Dataset entries
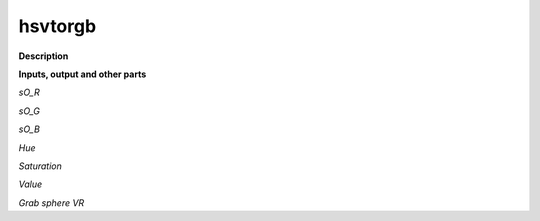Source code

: hsvtorgb
========

.. _hsvtorgb:

**Description**



**Inputs, output and other parts**

*sO_R* 

*sO_G* 

*sO_B* 

*Hue* 

*Saturation* 

*Value* 

*Grab sphere VR* 

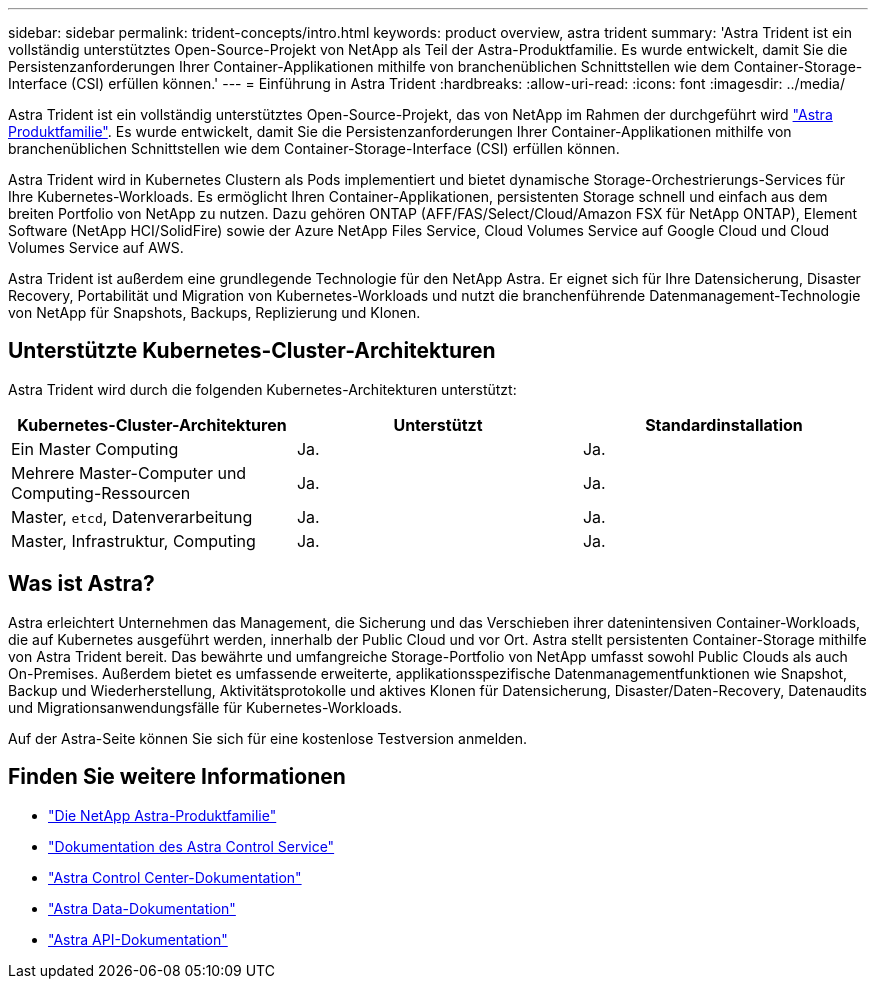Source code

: ---
sidebar: sidebar 
permalink: trident-concepts/intro.html 
keywords: product overview, astra trident 
summary: 'Astra Trident ist ein vollständig unterstütztes Open-Source-Projekt von NetApp als Teil der Astra-Produktfamilie. Es wurde entwickelt, damit Sie die Persistenzanforderungen Ihrer Container-Applikationen mithilfe von branchenüblichen Schnittstellen wie dem Container-Storage-Interface (CSI) erfüllen können.' 
---
= Einführung in Astra Trident
:hardbreaks:
:allow-uri-read: 
:icons: font
:imagesdir: ../media/


Astra Trident ist ein vollständig unterstütztes Open-Source-Projekt, das von NetApp im Rahmen der durchgeführt wird link:https://docs.netapp.com/us-en/astra-family/intro-family.html["Astra Produktfamilie"^]. Es wurde entwickelt, damit Sie die Persistenzanforderungen Ihrer Container-Applikationen mithilfe von branchenüblichen Schnittstellen wie dem Container-Storage-Interface (CSI) erfüllen können.

Astra Trident wird in Kubernetes Clustern als Pods implementiert und bietet dynamische Storage-Orchestrierungs-Services für Ihre Kubernetes-Workloads. Es ermöglicht Ihren Container-Applikationen, persistenten Storage schnell und einfach aus dem breiten Portfolio von NetApp zu nutzen. Dazu gehören ONTAP (AFF/FAS/Select/Cloud/Amazon FSX für NetApp ONTAP), Element Software (NetApp HCI/SolidFire) sowie der Azure NetApp Files Service, Cloud Volumes Service auf Google Cloud und Cloud Volumes Service auf AWS.

Astra Trident ist außerdem eine grundlegende Technologie für den NetApp Astra. Er eignet sich für Ihre Datensicherung, Disaster Recovery, Portabilität und Migration von Kubernetes-Workloads und nutzt die branchenführende Datenmanagement-Technologie von NetApp für Snapshots, Backups, Replizierung und Klonen.



== Unterstützte Kubernetes-Cluster-Architekturen

Astra Trident wird durch die folgenden Kubernetes-Architekturen unterstützt:

[cols="3*"]
|===
| Kubernetes-Cluster-Architekturen | Unterstützt | Standardinstallation 


| Ein Master Computing | Ja.  a| 
Ja.



| Mehrere Master-Computer und Computing-Ressourcen | Ja.  a| 
Ja.



| Master, `etcd`, Datenverarbeitung | Ja.  a| 
Ja.



| Master, Infrastruktur, Computing | Ja.  a| 
Ja.

|===


== Was ist Astra?

Astra erleichtert Unternehmen das Management, die Sicherung und das Verschieben ihrer datenintensiven Container-Workloads, die auf Kubernetes ausgeführt werden, innerhalb der Public Cloud und vor Ort. Astra stellt persistenten Container-Storage mithilfe von Astra Trident bereit. Das bewährte und umfangreiche Storage-Portfolio von NetApp umfasst sowohl Public Clouds als auch On-Premises. Außerdem bietet es umfassende erweiterte, applikationsspezifische Datenmanagementfunktionen wie Snapshot, Backup und Wiederherstellung, Aktivitätsprotokolle und aktives Klonen für Datensicherung, Disaster/Daten-Recovery, Datenaudits und Migrationsanwendungsfälle für Kubernetes-Workloads.

Auf der Astra-Seite können Sie sich für eine kostenlose Testversion anmelden.



== Finden Sie weitere Informationen

* https://docs.netapp.com/us-en/astra-family/intro-family.html["Die NetApp Astra-Produktfamilie"]
* https://docs.netapp.com/us-en/astra/get-started/intro.html["Dokumentation des Astra Control Service"^]
* https://docs.netapp.com/us-en/astra-control-center/index.html["Astra Control Center-Dokumentation"^]
* https://docs.netapp.com/us-en/astra-data-store/index.html["Astra Data-Dokumentation"^]
* https://docs.netapp.com/us-en/astra-automation/get-started/before_get_started.html["Astra API-Dokumentation"^]

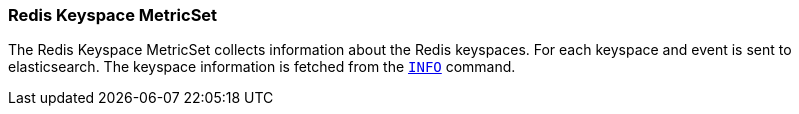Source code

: === Redis Keyspace MetricSet

The Redis Keyspace MetricSet collects information about the Redis keyspaces.
For each keyspace and event is sent to elasticsearch.
The keyspace information is fetched from the http://redis.io/commands/INFO[`INFO`] command.
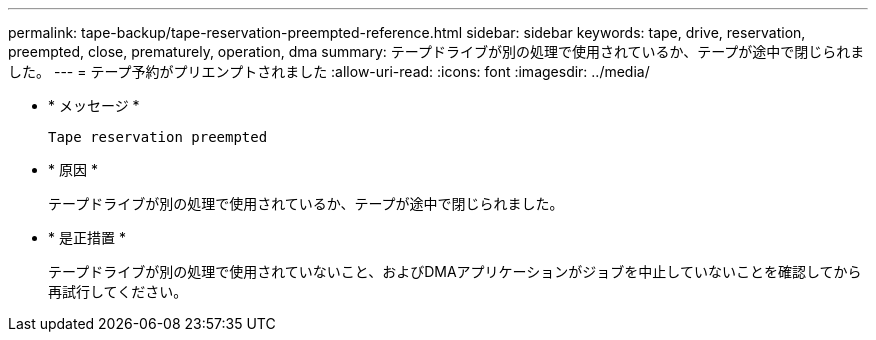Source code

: ---
permalink: tape-backup/tape-reservation-preempted-reference.html 
sidebar: sidebar 
keywords: tape, drive, reservation, preempted, close, prematurely, operation, dma 
summary: テープドライブが別の処理で使用されているか、テープが途中で閉じられました。 
---
= テープ予約がプリエンプトされました
:allow-uri-read: 
:icons: font
:imagesdir: ../media/


[role="lead"]
* * メッセージ *
+
`Tape reservation preempted`

* * 原因 *
+
テープドライブが別の処理で使用されているか、テープが途中で閉じられました。

* * 是正措置 *
+
テープドライブが別の処理で使用されていないこと、およびDMAアプリケーションがジョブを中止していないことを確認してから再試行してください。


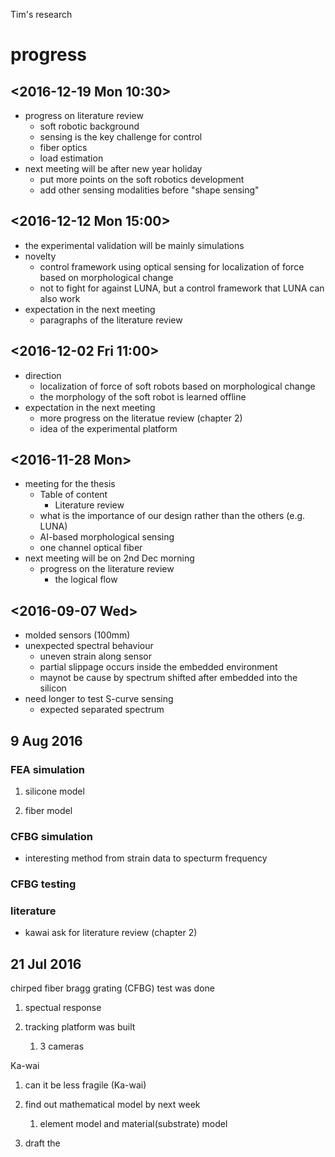 Tim's research
* progress
** <2016-12-19 Mon 10:30>
   - progress on literature review
     - soft robotic background
     - sensing is the key challenge for control
     - fiber optics
     - load estimation
   - next meeting will be after new year holiday
     - put more points on the soft robotics development
     - add other sensing modalities before "shape sensing"
** <2016-12-12 Mon 15:00>
   - the experimental validation will be mainly simulations
   - novelty
     - control framework using optical sensing for localization of force based on morphological change
     - not to fight for against LUNA, but a control framework that LUNA can also work 
   - expectation in the next meeting
     - paragraphs of the literature review
   
** <2016-12-02 Fri 11:00>
   - direction
     - localization of force of soft robots based on morphological change
     - the morphology of the soft robot is learned offline
   - expectation  in the next meeting
     - more progress on the literatue review (chapter 2) 
     - idea of the experimental platform
** <2016-11-28 Mon>
   - meeting for the thesis
     - Table of content
       - Literature review
	 - what is the importance of our design rather than the others (e.g. LUNA)
	 - AI-based morphological sensing
     - one channel optical fiber
   - next meeting will be on 2nd Dec morning
     - progress on the literature review
       - the logical flow 

** <2016-09-07 Wed>
- molded sensors (100mm)
- unexpected spectral behaviour
  - uneven strain along sensor
  - partial slippage occurs inside the embedded environment
  - maynot be cause by spectrum shifted after embedded into the silicon
- need longer to test S-curve sensing
  - expected separated spectrum 



** 9 Aug 2016
*** FEA simulation
**** silicone model
**** fiber model
*** CFBG simulation
- interesting method from strain data to specturm frequency
*** CFBG testing
*** literature
- kawai ask for literature review (chapter 2)



** 21 Jul 2016
**** chirped fiber bragg grating (CFBG) test was done
***** spectual response
***** tracking platform was built
****** 3 cameras
**** Ka-wai
***** can it be less fragile (Ka-wai)
***** find out mathematical model by next week
****** element model and material(substrate) model
***** draft the  

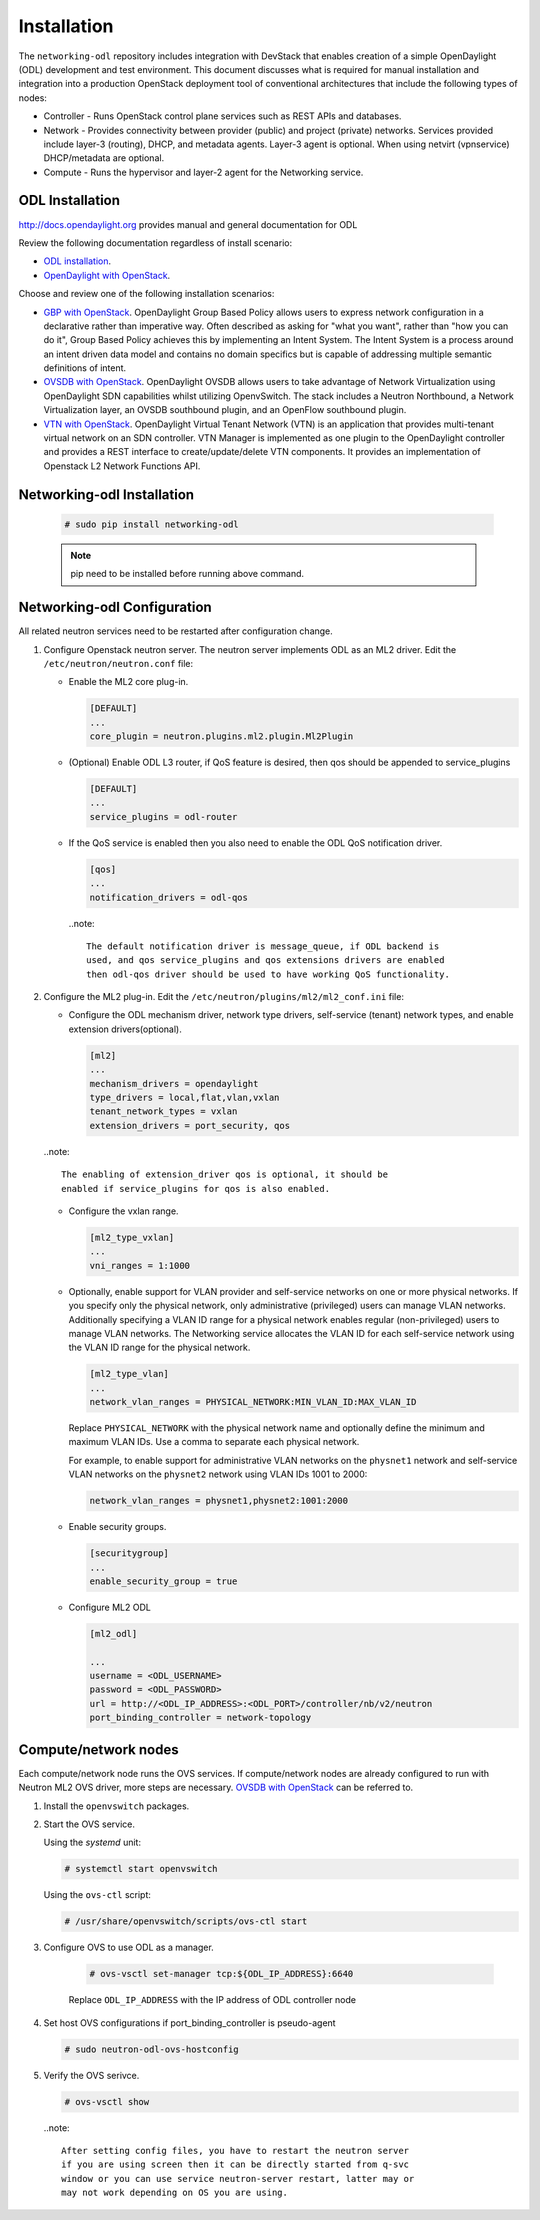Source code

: .. _installation:

Installation
============

The ``networking-odl`` repository includes integration with DevStack that
enables creation of a simple OpenDaylight (ODL) development and test
environment. This document discusses what is required for manual installation
and integration into a production OpenStack deployment tool of conventional
architectures that include the following types of nodes:

* Controller - Runs OpenStack control plane services such as REST APIs
  and databases.

* Network - Provides connectivity between provider (public) and project
  (private) networks.  Services provided include layer-3 (routing), DHCP, and
  metadata agents. Layer-3 agent is optional. When using netvirt (vpnservice)
  DHCP/metadata are optional.

* Compute - Runs the hypervisor and layer-2 agent for the Networking
  service.

ODL Installation
----------------

http://docs.opendaylight.org provides manual and general documentation for ODL

Review the following documentation regardless of install scenario:

* `ODL installation <http://docs.opendaylight.org/en/latest/getting-started-guide/installing_opendaylight.html>`_.

* `OpenDaylight with OpenStack <http://docs.opendaylight.org/en/latest/opendaylight-with-openstack/index.html>`_.

Choose and review one of the following installation scenarios:

* `GBP with OpenStack <http://docs.opendaylight.org/en/latest/opendaylight-with-openstack/openstack-with-gbp.html>`_.
  OpenDaylight Group Based Policy allows users to express network configuration
  in a declarative rather than imperative way. Often described as asking for
  "what you want", rather than "how you can do it", Group Based Policy achieves
  this by implementing an Intent System. The Intent System is a process around
  an intent driven data model and contains no domain specifics but is capable
  of addressing multiple semantic definitions of intent.

* `OVSDB with OpenStack <http://docs.opendaylight.org/en/latest/opendaylight-with-openstack/openstack-with-ovsdb.html>`_.
  OpenDaylight OVSDB allows users to take advantage of Network Virtualization
  using OpenDaylight SDN capabilities whilst utilizing OpenvSwitch. The stack
  includes a Neutron Northbound, a Network Virtualization layer, an OVSDB
  southbound plugin, and an OpenFlow southbound plugin.

* `VTN with OpenStack <http://docs.opendaylight.org/en/latest/opendaylight-with-openstack/openstack-with-vtn.html>`_.
  OpenDaylight Virtual Tenant Network (VTN) is an application that provides
  multi-tenant virtual network on an SDN controller.  VTN Manager is
  implemented as one plugin to the OpenDaylight controller and provides a REST
  interface to create/update/delete VTN components. It provides an
  implementation of Openstack L2 Network Functions API.

Networking-odl Installation
---------------------------

  .. code-block:: console

    # sudo pip install networking-odl

  .. note::

     pip need to be installed before running above command.


Networking-odl Configuration
----------------------------

All related neutron services need to be restarted after configuration change.

#. Configure Openstack neutron server. The neutron server implements ODL as an
   ML2 driver. Edit the ``/etc/neutron/neutron.conf`` file:

   * Enable the ML2 core plug-in.

     .. code-block:: ini

        [DEFAULT]
        ...
        core_plugin = neutron.plugins.ml2.plugin.Ml2Plugin

   * (Optional) Enable ODL L3 router, if QoS feature is desired,
     then qos should be appended to service_plugins

     .. code-block:: ini

        [DEFAULT]
        ...
        service_plugins = odl-router

   * If the QoS service is enabled then you also need to enable the ODL QoS
     notification driver.

     .. code-block:: ini

        [qos]
        ...
        notification_drivers = odl-qos

    ..note::

        The default notification driver is message_queue, if ODL backend is
        used, and qos service_plugins and qos extensions drivers are enabled
        then odl-qos driver should be used to have working QoS functionality.

#. Configure the ML2 plug-in. Edit the
   ``/etc/neutron/plugins/ml2/ml2_conf.ini`` file:

   * Configure the ODL mechanism driver, network type drivers, self-service
     (tenant) network types, and enable extension drivers(optional).

     .. code-block:: ini

        [ml2]
        ...
        mechanism_drivers = opendaylight
        type_drivers = local,flat,vlan,vxlan
        tenant_network_types = vxlan
        extension_drivers = port_security, qos

   ..note::

        The enabling of extension_driver qos is optional, it should be
        enabled if service_plugins for qos is also enabled.

   * Configure the vxlan range.

     .. code-block:: ini

        [ml2_type_vxlan]
        ...
        vni_ranges = 1:1000

   * Optionally, enable support for VLAN provider and self-service
     networks on one or more physical networks. If you specify only
     the physical network, only administrative (privileged) users can
     manage VLAN networks. Additionally specifying a VLAN ID range for
     a physical network enables regular (non-privileged) users to
     manage VLAN networks. The Networking service allocates the VLAN ID
     for each self-service network using the VLAN ID range for the
     physical network.

     .. code-block:: ini

        [ml2_type_vlan]
        ...
        network_vlan_ranges = PHYSICAL_NETWORK:MIN_VLAN_ID:MAX_VLAN_ID

     Replace ``PHYSICAL_NETWORK`` with the physical network name and
     optionally define the minimum and maximum VLAN IDs. Use a comma
     to separate each physical network.

     For example, to enable support for administrative VLAN networks
     on the ``physnet1`` network and self-service VLAN networks on
     the ``physnet2`` network using VLAN IDs 1001 to 2000:

     .. code-block:: ini

        network_vlan_ranges = physnet1,physnet2:1001:2000

   * Enable security groups.

     .. code-block:: ini

        [securitygroup]
        ...
        enable_security_group = true

   * Configure ML2 ODL

     .. code-block:: ini

        [ml2_odl]

        ...
        username = <ODL_USERNAME>
        password = <ODL_PASSWORD>
        url = http://<ODL_IP_ADDRESS>:<ODL_PORT>/controller/nb/v2/neutron
        port_binding_controller = network-topology


Compute/network nodes
---------------------

Each compute/network node runs the OVS services. If compute/network nodes are
already configured to run with Neutron ML2 OVS driver, more steps are
necessary. `OVSDB with OpenStack <http://docs.opendaylight.org/en/latest/
opendaylight-with-openstack/openstack-with-ovsdb.html>`_ can be referred to.

#. Install the ``openvswitch`` packages.

#. Start the OVS service.

   Using the *systemd* unit:

   .. code-block:: console

      # systemctl start openvswitch

   Using the ``ovs-ctl`` script:

   .. code-block:: console

      # /usr/share/openvswitch/scripts/ovs-ctl start

#. Configure OVS to use ODL as a manager.

     .. code-block:: console

        # ovs-vsctl set-manager tcp:${ODL_IP_ADDRESS}:6640

     Replace ``ODL_IP_ADDRESS`` with the IP address of ODL controller node

#. Set host OVS configurations if port_binding_controller is pseudo-agent

   .. code-block:: console

      # sudo neutron-odl-ovs-hostconfig

#. Verify the OVS serivce.

   .. code-block:: console

      # ovs-vsctl show

  ..note::

    After setting config files, you have to restart the neutron server
    if you are using screen then it can be directly started from q-svc
    window or you can use service neutron-server restart, latter may or
    may not work depending on OS you are using.
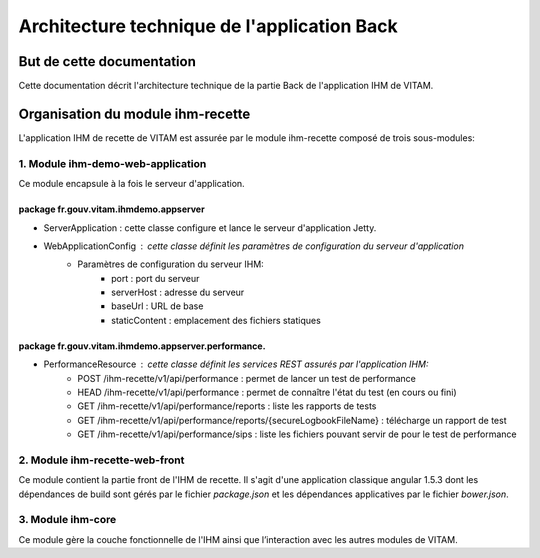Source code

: Architecture technique de l'application Back
############################################

But de cette documentation
==========================
Cette documentation décrit l'architecture technique de la partie Back de l'application IHM de VITAM.

Organisation du module ihm-recette
==================================
L'application IHM de recette de VITAM est assurée par le module ihm-recette composé de trois sous-modules:

**1. Module ihm-demo-web-application**
--------------------------------------
Ce module encapsule à la fois le serveur d'application.

**package fr.gouv.vitam.ihmdemo.appserver**
^^^^^^^^^^^^^^^^^^^^^^^^^^^^^^^^^^^^^^^^^^^
- ServerApplication : cette classe configure et lance le serveur d'application Jetty.
- WebApplicationConfig : cette classe définit les paramètres de configuration du serveur d'application
    - Paramètres de configuration du serveur IHM:
        - port : port du serveur
        - serverHost : adresse du serveur
        - baseUrl : URL de base
        - staticContent : emplacement des fichiers statiques

**package fr.gouv.vitam.ihmdemo.appserver.performance.**
^^^^^^^^^^^^^^^^^^^^^^^^^^^^^^^^^^^^^^^^^^^^^^^^^^^^^^^^
- PerformanceResource : cette classe définit les services REST assurés par l'application IHM:
    - POST /ihm-recette/v1/api/performance : permet de lancer un test de performance
    - HEAD /ihm-recette/v1/api/performance : permet de connaître l'état du test (en cours ou fini)
    - GET /ihm-recette/v1/api/performance/reports : liste les rapports de tests
    - GET /ihm-recette/v1/api/performance/reports/{secureLogbookFileName} : télécharge un rapport de test
    - GET /ihm-recette/v1/api/performance/sips : liste les fichiers pouvant servir de pour le test de performance

**2. Module ihm-recette-web-front**
-----------------------------------

Ce module contient la partie front de l'IHM de recette. Il s'agit d'une application classique angular 1.5.3 dont les dépendances
de build sont gérés par le fichier `package.json` et les dépendances applicatives par le fichier `bower.json`.

**3. Module ihm-core**
----------------------
Ce module gère la couche fonctionnelle de l'IHM ainsi que l’interaction avec les autres modules de VITAM.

[What you will do]: Collect from the data above every line that includes "Produktfamilie".

[Exercise solution]:
summary: 'Astra Trident ist ein vollständig unterstütztes Open-Source-Projekt von NetApp als Teil der Astra-Produktfamilie. Es wurde entwickelt, damit Sie die Persistenzanforderungen Ihrer Container-Applikationen mithilfe von branchenüblichen Schnittstellen wie dem Container-Storage-Interface (CSI) erfüllen können.' 
Astra Trident ist ein vollständig unterstütztes Open-Source-Projekt, das von NetApp im Rahmen der durchgeführt wird link:https://docs.netapp.com/us-en/astra-family/intro-family.html["Astra Produktfamilie"^]. Es wurde entwickelt, damit Sie die Persistenzanforderungen Ihrer Container-Applikationen mithilfe von branchenüblichen Schnittstellen wie dem Container-Storage-Interface (CSI) erfüllen können.
* https://docs.netapp.com/us-en/astra-family/intro-family.html["Die NetApp Astra-Produktfamilie"]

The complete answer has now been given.